Plus j'écris, plus j'ignore comment il faut faire pour écrire. Et pourtant mon écriture me ressemble. Elle est posée et rapide à la fois. Je sous-pèse mes mots avant de les écrire, comme une ménagère évaluerait le moelleux et la santé de chaque fruit sur le marché. Je veille toujours à ne pas emporter des mots trop mûrs ou trop verts. Je cherche à toucher juste, à aller toujours au coeur de l'idée, même si je sais que pour cela il faut faire attention à la fois à la beauté de l'enveloppe du fruit et à la tendresse de sa chair. Mais une fois choisi, une fois déposé dans mon panier, le mot me reste fidèle. Pas question de l'échanger pour un autre une fois qu'il a été cueilli : ne surtout pas le laisser pourrir tout seul, parce que je l'aurai préféré à un autre, plus sonore ou plus profond. J'écris en m'arrêtant souvent, mais presque toujours d'une traite, sans me reprendre après, sans modifier l'ordre de ma pensée en bouleversant l'ordre des paragraphes déposés sur l'écran. J'ai beaucoup de mal à me corriger et à effacer une fois qu'un texte est écrit. Je ne sais pas faire les petites retouches. Je crois au premier jet, au premier brouillon qui devient un original, car tout le travail de corrections s'est fait dans la naissance même de mon écriture, à travers les hésitations de mes doigts et de ma pensée, dans les silences et les blancs du mouvement de mes mains sur le clavier.

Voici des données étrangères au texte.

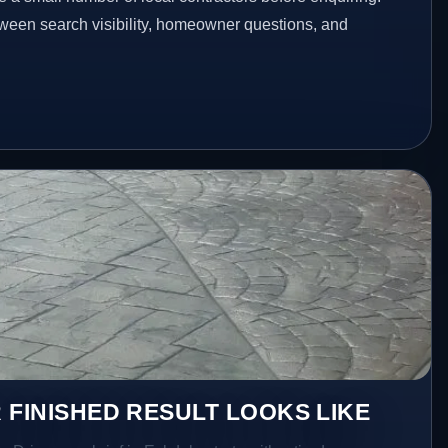
etween search visibility, homeowner questions, and
 FINISHED RESULT LOOKS LIKE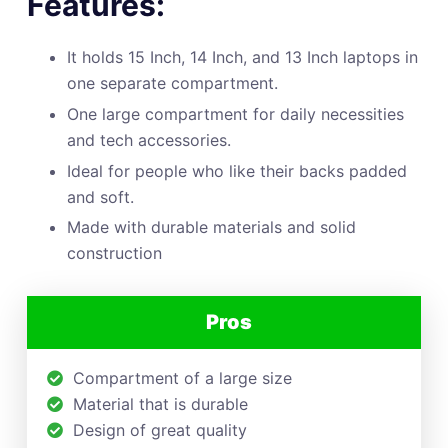
Features:
It holds 15 Inch, 14 Inch, and 13 Inch laptops in
one separate compartment.
One large compartment for daily necessities
and tech accessories.
Ideal for people who like their backs padded
and soft.
Made with durable materials and solid
construction
Pros
Compartment of a large size
Material that is durable
Design of great quality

C'est ainsi que j'écris... Pourtant, je ne peux pas dire que moi-même j'ai compris comment je faisais. Les mots prolongent ma pensée à tel point que je sens leur présence au bout de mes doigts. Je les sens vibrer lorsque j'ai les mains posées sur le clavier de l'ordinateur. Je les entends m'appeler, m'attendre. Ils bougent au fond de ma conscience et, l'instant d'après, je les vois apparaître sur l'écran, comme par magie.
Oui, j'aimerais comprendre comment naît l'écriture. Connaître sa naissance matérielle - sa genèse dans le processus de l'écriture, qu'elle soit dactylographiée ou manuscrite - pour comprendre sa naissance spirituelle.